• _WORK TO BE COMPLETED_:
The records must be returned word for word.

======== DATA PROVIDED

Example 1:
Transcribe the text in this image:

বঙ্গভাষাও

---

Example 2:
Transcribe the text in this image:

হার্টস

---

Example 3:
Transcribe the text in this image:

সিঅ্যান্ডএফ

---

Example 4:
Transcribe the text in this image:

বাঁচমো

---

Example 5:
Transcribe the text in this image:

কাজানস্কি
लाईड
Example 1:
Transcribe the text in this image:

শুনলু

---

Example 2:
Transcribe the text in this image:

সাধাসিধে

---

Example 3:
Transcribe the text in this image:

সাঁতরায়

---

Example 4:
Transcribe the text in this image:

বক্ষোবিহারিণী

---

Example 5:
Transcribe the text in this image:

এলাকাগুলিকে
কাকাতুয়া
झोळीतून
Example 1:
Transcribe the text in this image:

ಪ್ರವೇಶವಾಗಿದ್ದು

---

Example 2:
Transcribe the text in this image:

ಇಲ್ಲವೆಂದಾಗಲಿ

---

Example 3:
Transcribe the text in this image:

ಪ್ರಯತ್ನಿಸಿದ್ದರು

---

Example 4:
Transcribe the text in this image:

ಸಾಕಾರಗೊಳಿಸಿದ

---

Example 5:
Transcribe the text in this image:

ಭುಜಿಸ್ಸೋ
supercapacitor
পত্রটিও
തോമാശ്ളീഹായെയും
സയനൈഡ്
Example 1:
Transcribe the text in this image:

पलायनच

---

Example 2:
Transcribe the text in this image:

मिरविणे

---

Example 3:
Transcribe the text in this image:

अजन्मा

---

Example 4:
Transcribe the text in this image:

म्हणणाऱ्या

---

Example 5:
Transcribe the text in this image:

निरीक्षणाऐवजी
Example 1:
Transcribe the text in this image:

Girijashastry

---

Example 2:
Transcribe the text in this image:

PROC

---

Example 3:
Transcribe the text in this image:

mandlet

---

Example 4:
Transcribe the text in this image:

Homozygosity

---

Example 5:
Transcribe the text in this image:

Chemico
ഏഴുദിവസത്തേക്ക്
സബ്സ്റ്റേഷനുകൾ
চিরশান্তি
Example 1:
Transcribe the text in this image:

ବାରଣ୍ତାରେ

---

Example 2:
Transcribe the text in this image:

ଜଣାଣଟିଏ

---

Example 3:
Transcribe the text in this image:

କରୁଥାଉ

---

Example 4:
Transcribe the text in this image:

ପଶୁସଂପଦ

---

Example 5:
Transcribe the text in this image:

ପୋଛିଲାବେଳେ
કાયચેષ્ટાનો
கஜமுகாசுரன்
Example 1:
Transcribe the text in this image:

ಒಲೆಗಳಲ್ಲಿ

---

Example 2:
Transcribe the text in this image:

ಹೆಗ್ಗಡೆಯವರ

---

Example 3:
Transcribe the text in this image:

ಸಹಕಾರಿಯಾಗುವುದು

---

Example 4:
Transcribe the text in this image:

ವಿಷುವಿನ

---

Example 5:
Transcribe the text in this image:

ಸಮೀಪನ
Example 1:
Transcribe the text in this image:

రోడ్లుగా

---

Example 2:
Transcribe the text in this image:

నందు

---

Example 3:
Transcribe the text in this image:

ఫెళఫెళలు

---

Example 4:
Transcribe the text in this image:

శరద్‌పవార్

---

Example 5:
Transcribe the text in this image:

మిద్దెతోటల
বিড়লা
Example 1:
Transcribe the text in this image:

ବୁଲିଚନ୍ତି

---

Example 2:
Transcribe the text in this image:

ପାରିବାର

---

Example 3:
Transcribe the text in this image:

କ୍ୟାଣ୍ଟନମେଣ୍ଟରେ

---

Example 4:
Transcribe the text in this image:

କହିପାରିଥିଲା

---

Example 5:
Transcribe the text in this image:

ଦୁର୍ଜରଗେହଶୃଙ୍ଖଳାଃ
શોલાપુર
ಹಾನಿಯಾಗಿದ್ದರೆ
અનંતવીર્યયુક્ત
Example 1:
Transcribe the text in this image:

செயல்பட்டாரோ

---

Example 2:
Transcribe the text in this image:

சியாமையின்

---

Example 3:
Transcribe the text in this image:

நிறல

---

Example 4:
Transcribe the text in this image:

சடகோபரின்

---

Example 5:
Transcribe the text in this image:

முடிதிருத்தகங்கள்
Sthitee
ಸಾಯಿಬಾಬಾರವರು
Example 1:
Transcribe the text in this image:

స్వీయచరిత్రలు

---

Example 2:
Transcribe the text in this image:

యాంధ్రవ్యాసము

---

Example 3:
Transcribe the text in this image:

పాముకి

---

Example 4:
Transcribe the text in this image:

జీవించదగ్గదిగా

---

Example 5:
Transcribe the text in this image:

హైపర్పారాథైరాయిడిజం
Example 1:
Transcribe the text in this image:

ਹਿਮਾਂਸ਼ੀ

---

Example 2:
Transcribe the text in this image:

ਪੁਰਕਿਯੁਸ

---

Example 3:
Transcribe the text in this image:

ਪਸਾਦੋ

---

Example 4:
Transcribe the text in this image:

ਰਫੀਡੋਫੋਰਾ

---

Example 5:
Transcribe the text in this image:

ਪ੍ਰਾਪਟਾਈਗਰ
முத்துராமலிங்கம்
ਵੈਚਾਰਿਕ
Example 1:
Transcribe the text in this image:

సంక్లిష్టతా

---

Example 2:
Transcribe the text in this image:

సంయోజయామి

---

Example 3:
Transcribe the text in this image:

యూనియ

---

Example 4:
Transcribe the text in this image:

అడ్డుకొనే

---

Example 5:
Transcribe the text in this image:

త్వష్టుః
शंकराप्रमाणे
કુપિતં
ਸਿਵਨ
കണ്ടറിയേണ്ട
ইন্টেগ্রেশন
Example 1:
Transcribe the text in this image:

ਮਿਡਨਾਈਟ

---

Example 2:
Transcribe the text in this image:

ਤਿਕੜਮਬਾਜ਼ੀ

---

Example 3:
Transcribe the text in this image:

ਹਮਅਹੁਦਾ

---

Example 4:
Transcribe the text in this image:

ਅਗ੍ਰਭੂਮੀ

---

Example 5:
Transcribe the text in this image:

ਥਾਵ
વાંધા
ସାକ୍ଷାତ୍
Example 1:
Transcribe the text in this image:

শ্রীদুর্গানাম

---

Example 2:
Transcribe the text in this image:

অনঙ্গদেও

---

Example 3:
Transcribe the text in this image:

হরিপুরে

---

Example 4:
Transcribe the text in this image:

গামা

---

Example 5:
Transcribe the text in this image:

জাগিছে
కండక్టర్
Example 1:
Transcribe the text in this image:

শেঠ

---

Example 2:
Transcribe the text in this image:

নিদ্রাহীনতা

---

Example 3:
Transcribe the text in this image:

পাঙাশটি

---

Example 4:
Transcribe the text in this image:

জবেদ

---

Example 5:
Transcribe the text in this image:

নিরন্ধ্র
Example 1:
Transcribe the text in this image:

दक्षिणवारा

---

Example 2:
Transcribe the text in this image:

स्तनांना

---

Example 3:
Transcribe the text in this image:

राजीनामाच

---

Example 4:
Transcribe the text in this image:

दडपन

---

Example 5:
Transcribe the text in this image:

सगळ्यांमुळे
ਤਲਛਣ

================

• _RESPONSE AREA_:
Example 1:
Transcribe the text in this image:

বঙ্গভাষাও

---

Example 2:
Transcribe the text in this image:

হার্টস

---

Example 3:
Transcribe the text in this image:

সিঅ্যান্ডএফ

---

Example 4:
Transcribe the text in this image:

বাঁচমো

---

Example 5:
Transcribe the text in this image:

কাজানস্কি
लाईड
Example 1:
Transcribe the text in this image:

শুনলু

---

Example 2:
Transcribe the text in this image:

সাধাসিধে

---

Example 3:
Transcribe the text in this image:

সাঁতরায়

---

Example 4:
Transcribe the text in this image:

বক্ষোবিহারিণী

---

Example 5:
Transcribe the text in this image:

এলাকাগুলিকে
কাকাতুয়া
झोळीतून
Example 1:
Transcribe the text in this image:

ಪ್ರವೇಶವಾಗಿದ್ದು

---

Example 2:
Transcribe the text in this image:

ಇಲ್ಲವೆಂದಾಗಲಿ

---

Example 3:
Transcribe the text in this image:

ಪ್ರಯತ್ನಿಸಿದ್ದರು

---

Example 4:
Transcribe the text in this image:

ಸಾಕಾರಗೊಳಿಸಿದ

---

Example 5:
Transcribe the text in this image:

ಭುಜಿಸ್ಸೋ
supercapacitor
পত্রটিও
തോമാശ്ളീഹായെയും
സയനൈഡ്
Example 1:
Transcribe the text in this image:

पलायनच

---

Example 2:
Transcribe the text in this image:

मिरविणे

---

Example 3:
Transcribe the text in this image:

अजन्मा

---

Example 4:
Transcribe the text in this image:

म्हणणाऱ्या

---

Example 5:
Transcribe the text in this image:

निरीक्षणाऐवजी
Example 1:
Transcribe the text in this image:

Girijashastry

---

Example 2:
Transcribe the text in this image:

PROC

---

Example 3:
Transcribe the text in this image:

mandlet

---

Example 4:
Transcribe the text in this image:

Homozygosity

---

Example 5:
Transcribe the text in this image:

Chemico
ഏഴുദിവസത്തേക്ക്
സബ്സ്റ്റേഷനുകൾ
চিরশান্তি
Example 1:
Transcribe the text in this image:

ବାରଣ୍ତାରେ

---

Example 2:
Transcribe the text in this image:

ଜଣାଣଟିଏ

---

Example 3:
Transcribe the text in this image:

କରୁଥାଉ

---

Example 4:
Transcribe the text in this image:

ପଶୁସଂପଦ

---

Example 5:
Transcribe the text in this image:

ପୋଛିଲାବେଳେ
કાયચેષ્ટાનો
கஜமுகாசுரன்
Example 1:
Transcribe the text in this image:

ಒಲೆಗಳಲ್ಲಿ

---

Example 2:
Transcribe the text in this image:

ಹೆಗ್ಗಡೆಯವರ

---

Example 3:
Transcribe the text in this image:

ಸಹಕಾರಿಯಾಗುವುದು

---

Example 4:
Transcribe the text in this image:

ವಿಷುವಿನ

---

Example 5:
Transcribe the text in this image:

ಸಮೀಪನ
Example 1:
Transcribe the text in this image:

రోడ్లుగా

---

Example 2:
Transcribe the text in this image:

నందు

---

Example 3:
Transcribe the text in this image:

ఫెళఫెళలు

---

Example 4:
Transcribe the text in this image:

శరద్‌పవార్

---

Example 5:
Transcribe the text in this image:

మిద్దెతోటల
বিড়লা
Example 1:
Transcribe the text in this image:

ବୁଲିଚନ୍ତି

---

Example 2:
Transcribe the text in this image:

ପାରିବାର

---

Example 3:
Transcribe the text in this image:

କ୍ୟାଣ୍ଟନମେଣ୍ଟରେ

---

Example 4:
Transcribe the text in this image:

କହିପାରିଥିଲା

---

Example 5:
Transcribe the text in this image:

ଦୁର୍ଜରଗେହଶୃଙ୍ଖଳାଃ
શોલાપુર
ಹಾನಿಯಾಗಿದ್ದರೆ
અનંતવીર્યયુક્ત
Example 1:
Transcribe the text in this image:

செயல்பட்டாரோ

---

Example 2:
Transcribe the text in this image:

சியாமையின்

---

Example 3:
Transcribe the text in this image:

நிறல

---

Example 4:
Transcribe the text in this image:

சடகோபரின்

---

Example 5:
Transcribe the text in this image:

முடிதிருத்தகங்கள்
Sthitee
ಸಾಯಿಬಾಬಾರವರು
Example 1:
Transcribe the text in this image:

స్వీయచరిత్రలు

---

Example 2:
Transcribe the text in this image:

యాంధ్రవ్యాసము

---

Example 3:
Transcribe the text in this image:

పాముకి

---

Example 4:
Transcribe the text in this image:

జీవించదగ్గదిగా

---

Example 5:
Transcribe the text in this image:

హైపర్పారాథైరాయిడిజం
Example 1:
Transcribe the text in this image:

ਹਿਮਾਂਸ਼ੀ

---

Example 2:
Transcribe the text in this image:

ਪੁਰਕਿਯੁਸ

---

Example 3:
Transcribe the text in this image:

ਪਸਾਦੋ

---

Example 4:
Transcribe the text in this image:

ਰਫੀਡੋਫੋਰਾ

---

Example 5:
Transcribe the text in this image:

ਪ੍ਰਾਪਟਾਈਗਰ
முத்துராமலிங்கம்
ਵੈਚਾਰਿਕ
Example 1:
Transcribe the text in this image:

సంక్లిష్టతా

---

Example 2:
Transcribe the text in this image:

సంయోజయామి

---

Example 3:
Transcribe the text in this image:

యూనియ

---

Example 4:
Transcribe the text in this image:

అడ్డుకొనే

---

Example 5:
Transcribe the text in this image:

త్వష్టుః
शंकराप्रमाणे
કુપિતં
ਸਿਵਨ
കണ്ടറിയേണ്ട
ইন্টেগ্রেশন
Example 1:
Transcribe the text in this image:

ਮਿਡਨਾਈਟ

---

Example 2:
Transcribe the text in this image:

ਤਿਕੜਮਬਾਜ਼ੀ

---

Example 3:
Transcribe the text in this image:

ਹਮਅਹੁਦਾ

---

Example 4:
Transcribe the text in this image:

ਅਗ੍ਰਭੂਮੀ

---

Example 5:
Transcribe the text in this image:

ਥਾਵ
વાંધા
ସାକ୍ଷାତ୍
Example 1:
Transcribe the text in this image:

শ্রীদুর্গানাম

---

Example 2:
Transcribe the text in this image:

অনঙ্গদেও

---

Example 3:
Transcribe the text in this image:

হরিপুরে

---

Example 4:
Transcribe the text in this image:

গামা

---

Example 5:
Transcribe the text in this image:

জাগিছে
కండక్టర్
Example 1:
Transcribe the text in this image:

শেঠ

---

Example 2:
Transcribe the text in this image:

নিদ্রাহীনতা

---

Example 3:
Transcribe the text in this image:

পাঙাশটি

---

Example 4:
Transcribe the text in this image:

জবেদ

---

Example 5:
Transcribe the text in this image:

নিরন্ধ্র
Example 1:
Transcribe the text in this image:

दक्षिणवारा

---

Example 2:
Transcribe the text in this image:

स्तनांना

---

Example 3:
Transcribe the text in this image:

राजीनामाच

---

Example 4:
Transcribe the text in this image:

दडपन

---

Example 5:
Transcribe the text in this image:

सगळ्यांमुळे
ਤਲਛਣ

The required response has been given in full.